Regarding VIES, they ignored those crucial business at the end of the line. B2C. Not many business chains stop at B2B. So the entire chain is not serviced properly by VIES in that the business at the end still has the shit to deal with. That business is me and thosuands of others.
So there is that...then imagine the amount of transactions for this customer in the context of one sale. VAT on the sale, VAT on the postage depends which service, VAT on the card payment provider or paypal depends where the provider is based....amazon pays every week and takes its 15% off the weekly payment into the bank (they do not pay by sales transaction), so you have to add that back when reconciling and then calculate the VAT (do that 5 times as we are in amazon.es, amazon.co.uk, amazon.fr , amazon.it and amazon.co.uk).
Ah, Amazon and Paypal. You have my sympathies. They make life utter shit for their business customers, and Amazon's arbitrary separation of business makes no sense - there is actually only one Amazon company, despite the five websites. At least you don't have the additional problem we have in Ireland: selling from Ireland to Ireland on Amazon's platform requires dealing with a company that prices in a foreign currency, incurring a currency risk on every sale (Amazon.co.uk prices in GBP, as you'd expect, but we operate in Euro). Last August, when the GBP dropped 10%, this really hurt businesses.

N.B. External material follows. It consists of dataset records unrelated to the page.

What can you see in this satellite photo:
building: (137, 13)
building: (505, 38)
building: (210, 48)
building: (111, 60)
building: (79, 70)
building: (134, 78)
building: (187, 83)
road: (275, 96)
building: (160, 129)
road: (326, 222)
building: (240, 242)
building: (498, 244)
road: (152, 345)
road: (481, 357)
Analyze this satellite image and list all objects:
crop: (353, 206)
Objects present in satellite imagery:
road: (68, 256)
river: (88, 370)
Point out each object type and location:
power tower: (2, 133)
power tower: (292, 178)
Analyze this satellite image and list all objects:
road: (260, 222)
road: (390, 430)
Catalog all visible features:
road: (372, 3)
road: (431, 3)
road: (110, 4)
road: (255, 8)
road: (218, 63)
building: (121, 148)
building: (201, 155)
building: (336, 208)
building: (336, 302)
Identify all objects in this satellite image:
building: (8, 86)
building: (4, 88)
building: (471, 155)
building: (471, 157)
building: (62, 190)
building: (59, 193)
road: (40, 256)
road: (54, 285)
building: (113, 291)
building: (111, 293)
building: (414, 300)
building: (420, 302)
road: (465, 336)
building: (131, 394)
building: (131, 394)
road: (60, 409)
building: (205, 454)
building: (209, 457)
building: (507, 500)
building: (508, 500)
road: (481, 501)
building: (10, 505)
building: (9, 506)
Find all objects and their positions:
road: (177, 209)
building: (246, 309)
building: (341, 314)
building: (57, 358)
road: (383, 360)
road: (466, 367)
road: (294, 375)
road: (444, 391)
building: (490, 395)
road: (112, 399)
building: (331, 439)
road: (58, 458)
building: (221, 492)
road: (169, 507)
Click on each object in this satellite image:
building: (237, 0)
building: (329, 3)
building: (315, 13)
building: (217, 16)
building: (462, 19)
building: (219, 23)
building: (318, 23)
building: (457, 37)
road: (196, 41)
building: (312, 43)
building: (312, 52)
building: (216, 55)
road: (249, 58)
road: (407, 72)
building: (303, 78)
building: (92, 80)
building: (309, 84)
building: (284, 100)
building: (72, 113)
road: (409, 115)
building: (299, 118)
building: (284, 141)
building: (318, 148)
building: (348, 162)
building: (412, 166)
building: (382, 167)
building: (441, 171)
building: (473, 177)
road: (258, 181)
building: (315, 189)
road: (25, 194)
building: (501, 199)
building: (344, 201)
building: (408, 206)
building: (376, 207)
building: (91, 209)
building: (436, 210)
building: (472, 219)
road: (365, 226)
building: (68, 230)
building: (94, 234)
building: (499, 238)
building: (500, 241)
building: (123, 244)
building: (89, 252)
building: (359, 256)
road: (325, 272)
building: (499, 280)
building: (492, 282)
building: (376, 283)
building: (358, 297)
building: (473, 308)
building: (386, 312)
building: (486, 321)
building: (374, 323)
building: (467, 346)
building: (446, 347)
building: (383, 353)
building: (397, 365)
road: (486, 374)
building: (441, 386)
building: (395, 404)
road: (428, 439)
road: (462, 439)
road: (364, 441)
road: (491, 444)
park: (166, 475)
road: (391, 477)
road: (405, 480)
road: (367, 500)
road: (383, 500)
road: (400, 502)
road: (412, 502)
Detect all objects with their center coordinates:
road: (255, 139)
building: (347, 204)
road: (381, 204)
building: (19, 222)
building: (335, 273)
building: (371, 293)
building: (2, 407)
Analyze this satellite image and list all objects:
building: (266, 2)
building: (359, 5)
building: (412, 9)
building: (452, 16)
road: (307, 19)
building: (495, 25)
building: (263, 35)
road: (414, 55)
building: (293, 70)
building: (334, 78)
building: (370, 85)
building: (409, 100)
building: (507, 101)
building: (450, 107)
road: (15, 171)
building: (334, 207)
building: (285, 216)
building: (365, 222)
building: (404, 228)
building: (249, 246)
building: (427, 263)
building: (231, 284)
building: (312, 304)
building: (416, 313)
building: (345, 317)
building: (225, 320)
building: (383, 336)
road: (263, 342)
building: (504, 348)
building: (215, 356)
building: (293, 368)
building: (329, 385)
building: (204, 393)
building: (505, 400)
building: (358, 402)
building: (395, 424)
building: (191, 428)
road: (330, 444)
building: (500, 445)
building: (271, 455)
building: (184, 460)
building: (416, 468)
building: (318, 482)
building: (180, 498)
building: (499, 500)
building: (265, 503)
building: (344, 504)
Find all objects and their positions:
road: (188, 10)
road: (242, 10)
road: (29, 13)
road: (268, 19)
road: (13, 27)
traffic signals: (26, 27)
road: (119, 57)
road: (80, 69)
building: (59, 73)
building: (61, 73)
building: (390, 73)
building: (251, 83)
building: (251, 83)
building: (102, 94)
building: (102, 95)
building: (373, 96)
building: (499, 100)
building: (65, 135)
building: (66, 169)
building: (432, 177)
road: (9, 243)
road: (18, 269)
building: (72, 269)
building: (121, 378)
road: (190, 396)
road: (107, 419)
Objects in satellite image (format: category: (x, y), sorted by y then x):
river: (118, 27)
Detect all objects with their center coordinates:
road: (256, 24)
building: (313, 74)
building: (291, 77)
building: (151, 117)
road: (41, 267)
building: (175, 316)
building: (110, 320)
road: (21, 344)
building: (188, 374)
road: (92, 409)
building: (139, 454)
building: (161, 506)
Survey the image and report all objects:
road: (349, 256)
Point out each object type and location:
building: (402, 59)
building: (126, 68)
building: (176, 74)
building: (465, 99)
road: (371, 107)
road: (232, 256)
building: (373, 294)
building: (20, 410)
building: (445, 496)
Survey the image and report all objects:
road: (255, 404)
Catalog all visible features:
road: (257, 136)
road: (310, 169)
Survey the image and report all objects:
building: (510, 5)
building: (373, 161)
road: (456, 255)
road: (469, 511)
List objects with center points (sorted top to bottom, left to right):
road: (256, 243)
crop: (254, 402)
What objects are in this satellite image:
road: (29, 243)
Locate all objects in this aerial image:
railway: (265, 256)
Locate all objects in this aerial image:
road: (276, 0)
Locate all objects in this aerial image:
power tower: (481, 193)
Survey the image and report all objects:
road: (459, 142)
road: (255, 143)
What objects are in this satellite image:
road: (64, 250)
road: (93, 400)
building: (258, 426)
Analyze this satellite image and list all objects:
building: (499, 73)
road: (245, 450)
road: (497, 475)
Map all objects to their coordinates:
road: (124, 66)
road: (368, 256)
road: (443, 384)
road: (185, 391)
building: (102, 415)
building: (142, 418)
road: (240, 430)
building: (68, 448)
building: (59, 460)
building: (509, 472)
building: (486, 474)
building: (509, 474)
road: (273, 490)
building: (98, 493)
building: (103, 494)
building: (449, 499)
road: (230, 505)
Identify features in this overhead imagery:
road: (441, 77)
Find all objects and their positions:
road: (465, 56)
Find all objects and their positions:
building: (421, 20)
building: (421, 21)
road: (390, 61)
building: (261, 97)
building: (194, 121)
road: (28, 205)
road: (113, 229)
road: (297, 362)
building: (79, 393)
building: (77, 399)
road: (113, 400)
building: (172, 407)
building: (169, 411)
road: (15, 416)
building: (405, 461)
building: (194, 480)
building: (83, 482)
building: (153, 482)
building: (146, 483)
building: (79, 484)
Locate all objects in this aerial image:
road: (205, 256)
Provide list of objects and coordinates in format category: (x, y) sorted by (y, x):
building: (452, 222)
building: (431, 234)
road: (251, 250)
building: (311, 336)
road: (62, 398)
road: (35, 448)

Regarding the issue of VAT itself, does it make life easier if you compose your shipments into a single-rated sale? The product is unusable without the payment fees and shipping, so you are permitted to charge VAT for those services at the same rate as the goods being shipped: provided that the goods are the largest-value part of the shipment, of course. Doing this means you don't have to deal with different VAT rates on each invoice, just a single code. This can result in higher end prices, though.
(This composition priniciple is in every VAT system in some form or other, but please don't take accountancy advice from a computer programmer... even one who had to implement it once)
We dont have the buydget for handing it all to accountants and investing in flash systems, we depend on the standard shopify web platform, which cannot cope with intra-country VAT and our own man hours. So we want the EU to intervene and simplify.
They are trying, but the national governments all believe that their own VAT arrangements maximise revenue to them, and the EU doesn't have any power to make them change these. It's a long, slow, road that stretches back decades.
Everyone shoots me down when I suggest this...but B2C businesses should only have to pay a sales tax....unless member states have an easier solution? Mostly people say VAT is better, but it is not good enough for B2C. I also spend too much time talking to my partner and discussing VAT traps. VAT across the EU is what s making me consider selling the other half of my business.
Sales tax would probably lose you money - you'd still be liable for VAT on inputs, and you'd have to charge sales tax on outputs.
We have a strategy /dream to market to companies outside the EU so we claim the input and pay nothing on the output.
A modification of that: see if you can get agents to set up in your main EU markets, and move to a wholesale business, serving them. You get the same zero outputs, fewer invoices, and you don't have to deal with international tariffs and customs - something I wouldn't wish on any small business.
In another thread, I may get sympathy, but in the pursuit of highlighting EU inertia /incompetence, I get the feeling that people think we are doing something wrong. In my opinion we are/. We should just stop paying it, fly by the seat o ouyr pantsuntil we get caught and then disappear to Asia wiht the cah we saved / made.
You do have my sympathy, but I feel you're being let down by Amazon more than the EU. Everything you need to make your life easy is within their power to give to you, but they have chosen to organise their European businesses into five silos that don't allow common trader accounts.
From the EU side, yes "incompetence" is actually the reason, but not in the sense you used it. The EU doesn't have power to force this change on the member governments. What you're looking for actually requires a stronger EU.